= EXERCISE BRIEF =
When you reach the line containing "3: (515, 490, 44.72)", begin reproducing the material exactly, stop after the line containing "24: (489, 218, 457.77)", and leave out any pictures along the way.
_ _ _ _
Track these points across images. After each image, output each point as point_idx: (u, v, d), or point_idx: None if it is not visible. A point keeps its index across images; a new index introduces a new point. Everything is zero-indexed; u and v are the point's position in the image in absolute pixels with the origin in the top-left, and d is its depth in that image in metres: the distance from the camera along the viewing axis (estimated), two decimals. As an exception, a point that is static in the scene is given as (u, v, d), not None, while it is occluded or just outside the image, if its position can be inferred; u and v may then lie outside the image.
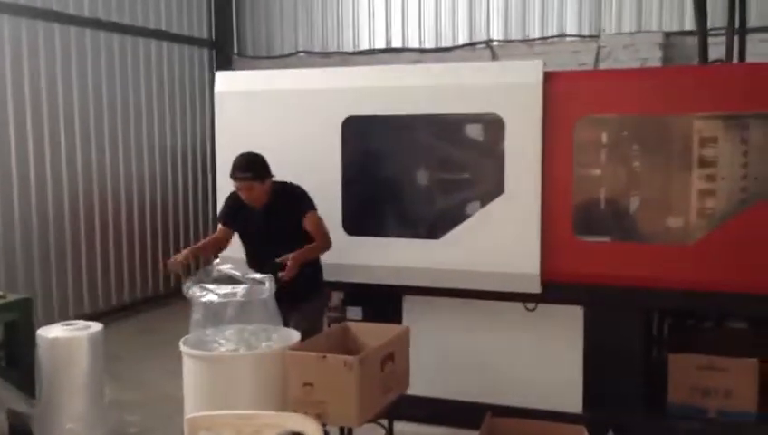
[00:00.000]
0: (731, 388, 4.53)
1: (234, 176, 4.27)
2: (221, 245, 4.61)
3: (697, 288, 4.22)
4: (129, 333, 7.34)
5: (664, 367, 4.75)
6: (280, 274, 4.04)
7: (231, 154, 5.09)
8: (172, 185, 9.04)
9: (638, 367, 4.62)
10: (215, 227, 4.94)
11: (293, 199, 4.41)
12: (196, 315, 3.94)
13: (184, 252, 4.31)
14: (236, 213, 4.48)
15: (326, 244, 4.44)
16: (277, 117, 4.96)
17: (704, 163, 4.29)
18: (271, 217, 4.37)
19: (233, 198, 4.49)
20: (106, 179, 8.01)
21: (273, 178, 4.38)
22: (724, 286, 4.17)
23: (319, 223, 4.42)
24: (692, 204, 4.36)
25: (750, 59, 5.65)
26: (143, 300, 8.54)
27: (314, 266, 4.50)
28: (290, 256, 4.09)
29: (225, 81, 5.21)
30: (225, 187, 5.13)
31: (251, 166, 4.27)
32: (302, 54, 9.41)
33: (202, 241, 4.77)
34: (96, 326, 4.34)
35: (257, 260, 4.35)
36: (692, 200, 4.35)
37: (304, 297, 4.41)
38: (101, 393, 4.36)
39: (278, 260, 4.07)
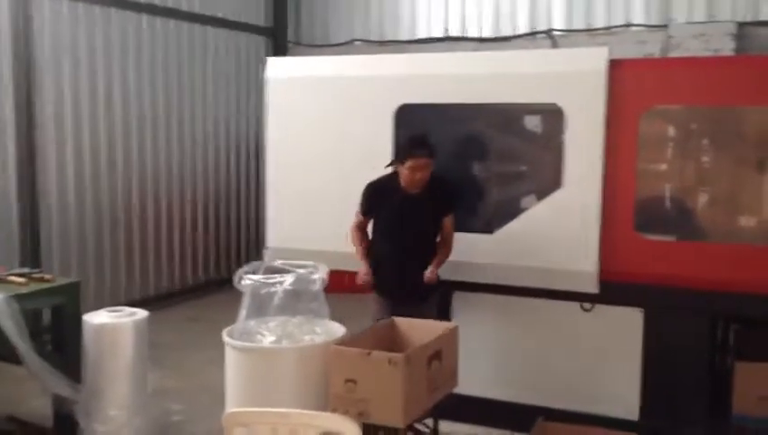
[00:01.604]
0: (803, 399, 4.24)
1: (411, 154, 4.12)
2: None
3: (768, 293, 3.95)
4: (175, 320, 7.35)
5: (729, 375, 4.49)
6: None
7: (281, 142, 5.04)
8: (225, 174, 9.03)
9: (700, 374, 4.36)
10: (261, 215, 4.84)
11: (450, 193, 4.35)
12: (244, 305, 3.87)
13: (365, 266, 4.32)
14: (381, 202, 4.34)
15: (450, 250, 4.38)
16: (329, 104, 4.86)
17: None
18: (423, 202, 4.24)
19: (375, 187, 4.36)
20: (160, 167, 8.03)
21: None
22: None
23: (452, 229, 4.36)
24: (766, 201, 4.09)
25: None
26: (192, 288, 8.56)
27: None
28: (431, 270, 4.20)
29: (276, 67, 5.12)
30: (274, 173, 5.09)
31: (428, 143, 4.17)
32: (357, 43, 9.28)
33: (359, 243, 4.43)
34: (141, 313, 4.30)
35: (390, 245, 4.34)
36: (766, 198, 4.08)
37: (425, 297, 4.35)
38: (145, 381, 4.32)
39: (426, 276, 4.19)
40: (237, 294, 3.94)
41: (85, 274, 7.01)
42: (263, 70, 5.18)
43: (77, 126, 7.07)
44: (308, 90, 4.93)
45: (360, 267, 4.32)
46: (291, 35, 9.69)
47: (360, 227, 4.43)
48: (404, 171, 4.15)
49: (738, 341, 4.80)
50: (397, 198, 4.24)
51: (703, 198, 4.32)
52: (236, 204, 9.30)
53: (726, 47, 7.25)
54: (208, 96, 8.68)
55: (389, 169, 4.36)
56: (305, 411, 2.70)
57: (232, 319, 3.93)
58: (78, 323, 4.20)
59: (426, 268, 4.21)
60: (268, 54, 9.15)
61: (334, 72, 4.91)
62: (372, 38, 9.23)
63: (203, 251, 8.73)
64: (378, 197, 4.33)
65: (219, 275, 8.73)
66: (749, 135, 4.15)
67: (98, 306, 4.78)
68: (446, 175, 4.32)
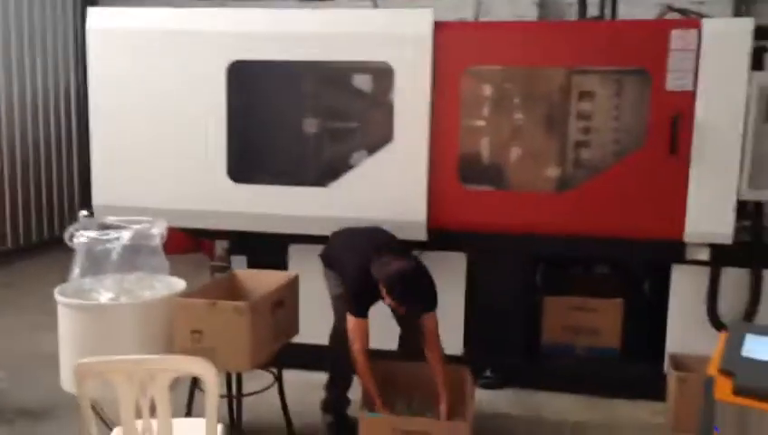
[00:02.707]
0: (598, 326, 4.87)
1: (403, 304, 3.67)
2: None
3: (573, 234, 4.45)
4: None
5: (538, 309, 5.03)
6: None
7: (105, 97, 4.84)
8: (44, 131, 8.47)
9: (516, 310, 4.85)
10: (83, 172, 4.66)
11: (431, 295, 3.85)
12: (77, 263, 3.74)
13: (378, 401, 3.77)
14: (371, 301, 3.84)
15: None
16: (156, 58, 4.72)
17: (580, 116, 4.50)
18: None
19: (365, 286, 3.77)
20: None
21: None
22: (598, 232, 4.41)
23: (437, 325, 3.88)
24: (568, 154, 4.58)
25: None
26: (8, 252, 8.03)
27: None
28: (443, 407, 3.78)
29: (97, 17, 4.87)
30: (98, 132, 4.90)
31: (419, 302, 3.74)
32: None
33: (370, 380, 3.82)
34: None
35: None
36: (568, 151, 4.57)
37: None
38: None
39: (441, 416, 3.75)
40: (54, 259, 3.79)
41: None
42: (72, 22, 4.92)
43: None
44: (133, 43, 4.75)
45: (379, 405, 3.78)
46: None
47: (364, 334, 3.80)
48: (387, 298, 3.70)
49: (545, 278, 5.39)
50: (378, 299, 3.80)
51: (514, 152, 4.73)
52: (57, 162, 8.75)
53: (531, 14, 7.87)
54: (24, 48, 8.04)
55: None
56: (160, 356, 2.73)
57: (55, 281, 3.75)
58: None
59: None
60: (75, 4, 8.60)
61: (161, 25, 4.76)
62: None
63: (23, 213, 8.21)
64: (366, 297, 3.83)
65: (42, 237, 8.23)
66: (550, 93, 4.59)
67: None
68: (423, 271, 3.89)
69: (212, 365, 2.65)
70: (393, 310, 3.87)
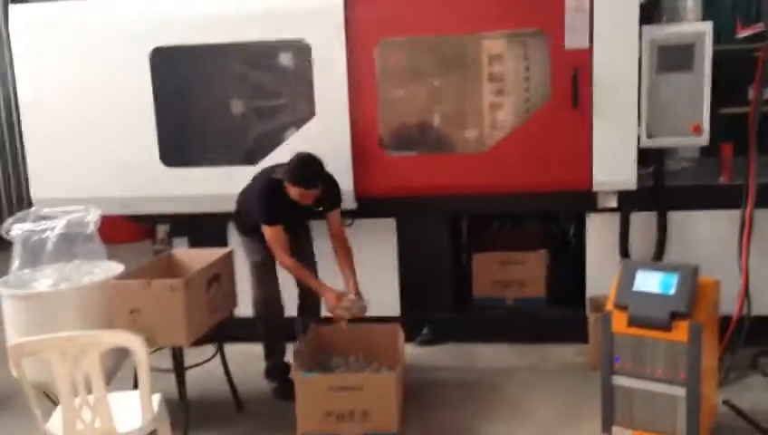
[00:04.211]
0: (525, 278, 5.15)
1: (297, 184, 4.01)
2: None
3: (494, 191, 4.69)
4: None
5: (468, 266, 5.30)
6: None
7: (34, 91, 4.94)
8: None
9: (446, 268, 5.11)
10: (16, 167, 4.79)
11: (333, 189, 4.28)
12: (16, 255, 3.89)
13: (330, 291, 4.17)
14: (281, 208, 4.16)
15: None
16: (82, 50, 4.82)
17: (493, 78, 4.73)
18: (313, 211, 4.28)
19: (273, 194, 4.13)
20: None
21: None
22: (516, 187, 4.66)
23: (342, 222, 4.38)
24: (485, 116, 4.81)
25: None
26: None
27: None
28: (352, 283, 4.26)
29: (19, 14, 4.94)
30: (30, 127, 5.01)
31: (317, 178, 4.07)
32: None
33: (301, 268, 4.22)
34: None
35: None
36: (484, 113, 4.80)
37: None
38: None
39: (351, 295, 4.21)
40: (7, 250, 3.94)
41: None
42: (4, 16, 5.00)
43: None
44: (57, 36, 4.84)
45: (326, 291, 4.20)
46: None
47: (284, 239, 4.17)
48: (292, 190, 4.07)
49: (473, 236, 5.66)
50: (288, 205, 4.13)
51: (434, 117, 4.95)
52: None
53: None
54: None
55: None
56: (90, 331, 2.92)
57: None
58: None
59: None
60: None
61: (82, 18, 4.83)
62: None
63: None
64: (277, 204, 4.15)
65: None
66: (462, 59, 4.80)
67: None
68: (328, 173, 4.22)
69: (140, 338, 2.85)
70: (298, 217, 4.27)
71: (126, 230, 7.38)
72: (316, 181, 4.06)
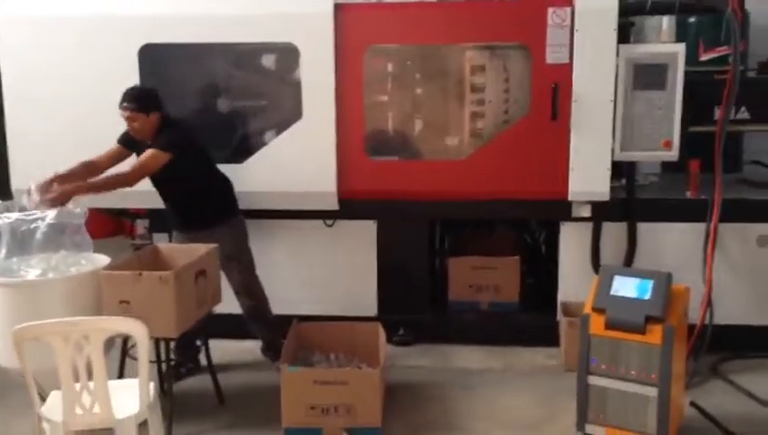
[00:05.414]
0: (498, 283, 5.32)
1: (119, 105, 4.23)
2: (105, 164, 4.40)
3: (473, 198, 4.85)
4: None
5: (444, 270, 5.45)
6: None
7: (20, 85, 4.94)
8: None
9: (423, 271, 5.25)
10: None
11: (158, 133, 4.30)
12: (3, 244, 3.89)
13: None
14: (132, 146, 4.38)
15: (125, 180, 4.23)
16: (70, 45, 4.85)
17: (474, 89, 4.90)
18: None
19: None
20: None
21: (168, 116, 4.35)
22: (494, 195, 4.83)
23: (144, 161, 4.24)
24: (465, 125, 4.98)
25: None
26: None
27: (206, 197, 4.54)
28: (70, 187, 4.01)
29: (7, 7, 4.95)
30: (13, 119, 5.00)
31: (135, 97, 4.23)
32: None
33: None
34: None
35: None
36: (465, 122, 4.97)
37: (206, 226, 4.50)
38: None
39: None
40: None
41: None
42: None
43: None
44: (44, 31, 4.86)
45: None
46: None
47: (107, 153, 4.43)
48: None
49: (450, 241, 5.82)
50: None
51: (416, 124, 5.09)
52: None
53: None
54: None
55: None
56: (93, 317, 2.97)
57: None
58: None
59: (189, 204, 4.51)
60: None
61: (70, 12, 4.86)
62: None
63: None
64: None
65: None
66: (446, 68, 4.96)
67: None
68: (180, 120, 4.47)
69: (143, 325, 2.92)
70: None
71: (100, 226, 7.34)
72: (132, 100, 4.20)
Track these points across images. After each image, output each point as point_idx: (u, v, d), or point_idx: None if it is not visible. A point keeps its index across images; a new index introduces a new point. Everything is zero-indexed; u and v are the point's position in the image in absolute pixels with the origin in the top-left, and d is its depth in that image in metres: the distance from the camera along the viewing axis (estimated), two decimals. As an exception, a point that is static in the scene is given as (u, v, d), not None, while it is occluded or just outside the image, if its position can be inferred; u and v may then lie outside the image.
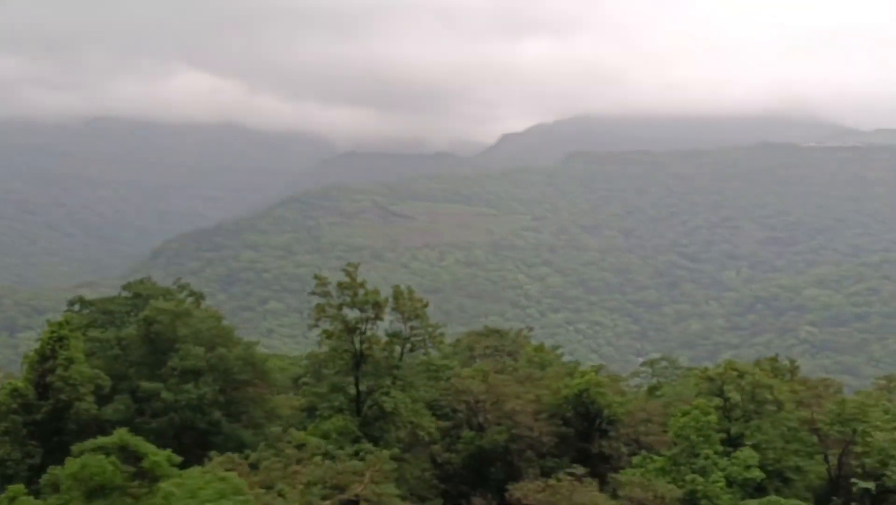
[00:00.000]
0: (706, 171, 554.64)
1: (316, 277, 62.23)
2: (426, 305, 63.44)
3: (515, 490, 44.72)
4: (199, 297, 78.21)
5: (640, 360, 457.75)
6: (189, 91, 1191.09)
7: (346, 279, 61.48)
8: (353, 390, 61.68)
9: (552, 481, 45.33)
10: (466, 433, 66.59)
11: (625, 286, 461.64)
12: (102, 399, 60.19)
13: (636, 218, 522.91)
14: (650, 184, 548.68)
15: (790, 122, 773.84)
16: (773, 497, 50.09)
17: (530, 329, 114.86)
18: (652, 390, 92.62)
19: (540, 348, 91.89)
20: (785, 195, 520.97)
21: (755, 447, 60.97)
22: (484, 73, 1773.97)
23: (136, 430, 59.57)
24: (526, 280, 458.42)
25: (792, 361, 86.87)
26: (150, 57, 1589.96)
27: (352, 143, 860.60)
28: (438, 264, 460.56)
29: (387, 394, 59.01)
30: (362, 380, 61.33)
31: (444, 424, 67.37)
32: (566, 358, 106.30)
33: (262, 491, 38.52)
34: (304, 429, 61.69)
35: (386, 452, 51.07)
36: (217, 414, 60.08)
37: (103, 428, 59.38)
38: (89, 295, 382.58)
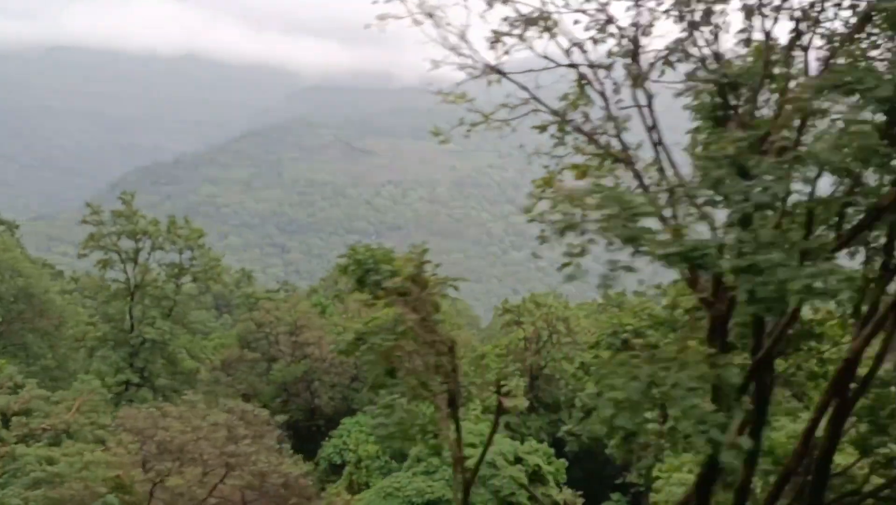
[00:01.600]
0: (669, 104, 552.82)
1: (88, 205, 60.52)
2: (202, 235, 62.37)
3: (119, 415, 42.80)
4: (10, 226, 76.34)
5: (599, 298, 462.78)
6: (149, 20, 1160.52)
7: (123, 207, 59.94)
8: (127, 322, 61.01)
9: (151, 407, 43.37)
10: (279, 364, 66.42)
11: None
12: None
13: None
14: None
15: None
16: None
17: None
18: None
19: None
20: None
21: (551, 378, 61.99)
22: (445, 4, 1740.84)
23: None
24: (489, 218, 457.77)
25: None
26: None
27: (318, 76, 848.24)
28: (402, 201, 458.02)
29: (152, 324, 58.10)
30: (135, 310, 60.45)
31: (253, 355, 67.09)
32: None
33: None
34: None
35: (97, 382, 50.07)
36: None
37: None
38: (46, 227, 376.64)
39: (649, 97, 15.60)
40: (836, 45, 14.15)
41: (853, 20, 14.03)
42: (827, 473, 16.36)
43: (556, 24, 14.97)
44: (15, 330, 63.87)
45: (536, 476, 45.60)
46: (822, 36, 14.52)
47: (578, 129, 15.96)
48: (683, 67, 15.61)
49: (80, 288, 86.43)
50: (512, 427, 50.87)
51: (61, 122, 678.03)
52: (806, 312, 19.30)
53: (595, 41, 15.21)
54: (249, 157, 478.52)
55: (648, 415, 13.03)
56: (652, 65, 15.32)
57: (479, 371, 54.76)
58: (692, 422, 11.20)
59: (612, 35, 15.48)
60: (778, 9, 14.38)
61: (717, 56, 14.91)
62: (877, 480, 17.84)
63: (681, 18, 14.95)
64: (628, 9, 15.17)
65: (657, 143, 15.45)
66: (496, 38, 15.04)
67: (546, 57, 15.74)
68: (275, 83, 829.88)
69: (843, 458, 18.59)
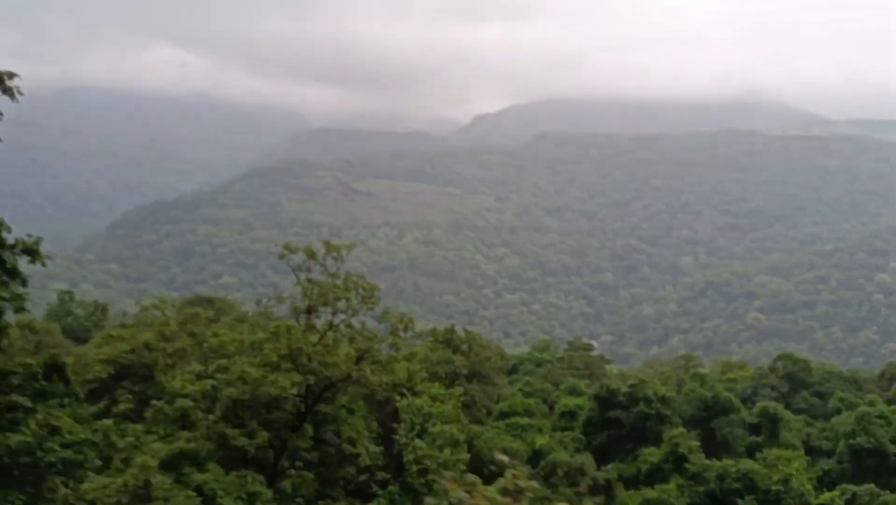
_ _ _ _
= ANSWER BELOW =
3: (515, 490, 44.72)
4: (199, 297, 78.21)
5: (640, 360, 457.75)
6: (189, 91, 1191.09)
7: (346, 279, 61.48)
8: (353, 390, 61.68)
9: (552, 481, 45.33)
10: (466, 433, 66.59)
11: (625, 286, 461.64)
12: (102, 399, 60.19)
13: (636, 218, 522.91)
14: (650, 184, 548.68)
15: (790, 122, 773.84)
16: (773, 497, 50.09)
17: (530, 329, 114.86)
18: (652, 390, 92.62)
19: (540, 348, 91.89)
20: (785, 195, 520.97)
21: (755, 447, 60.97)
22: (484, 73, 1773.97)
23: (136, 430, 59.57)
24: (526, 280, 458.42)
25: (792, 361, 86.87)
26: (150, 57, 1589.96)
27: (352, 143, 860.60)
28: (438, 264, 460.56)
29: (387, 394, 59.01)
30: (362, 380, 61.33)
31: (444, 424, 67.37)
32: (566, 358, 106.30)
33: (262, 491, 38.52)
34: (304, 429, 61.69)
35: (386, 452, 51.07)
36: (217, 414, 60.08)
37: (103, 428, 59.38)
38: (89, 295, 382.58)
[00:01.600]
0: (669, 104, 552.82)
1: (88, 205, 60.52)
2: (202, 235, 62.37)
3: (119, 415, 42.80)
4: (10, 226, 76.34)
5: (599, 298, 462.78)
6: (149, 20, 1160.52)
7: (123, 207, 59.94)
8: (127, 322, 61.01)
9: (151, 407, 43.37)
10: (279, 364, 66.42)
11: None
12: None
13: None
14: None
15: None
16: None
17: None
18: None
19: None
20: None
21: (551, 378, 61.99)
22: (445, 4, 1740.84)
23: None
24: (489, 218, 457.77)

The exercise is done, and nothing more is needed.